● **Work task**: For this exercise, write out each entry below exactly as it reads.

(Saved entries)
Content starts

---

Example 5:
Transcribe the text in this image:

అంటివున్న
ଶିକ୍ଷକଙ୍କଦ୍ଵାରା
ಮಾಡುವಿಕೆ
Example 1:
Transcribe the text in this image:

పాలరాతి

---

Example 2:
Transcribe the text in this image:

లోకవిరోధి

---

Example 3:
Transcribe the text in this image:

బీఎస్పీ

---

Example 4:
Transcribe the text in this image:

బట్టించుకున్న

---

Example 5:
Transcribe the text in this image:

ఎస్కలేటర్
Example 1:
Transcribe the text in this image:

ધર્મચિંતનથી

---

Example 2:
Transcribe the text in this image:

Content ends

● **Task output**:
---

Example 5:
Transcribe the text in this image:

అంటివున్న
ଶିକ୍ଷକଙ୍କଦ୍ଵାରା
ಮಾಡುವಿಕೆ
Example 1:
Transcribe the text in this image:

పాలరాతి

---

Example 2:
Transcribe the text in this image:

లోకవిరోధి

---

Example 3:
Transcribe the text in this image:

బీఎస్పీ

---

Example 4:
Transcribe the text in this image:

బట్టించుకున్న

---

Example 5:
Transcribe the text in this image:

ఎస్కలేటర్
Example 1:
Transcribe the text in this image:

ધર્મચિંતનથી

---

Example 2:
Transcribe the text in this image:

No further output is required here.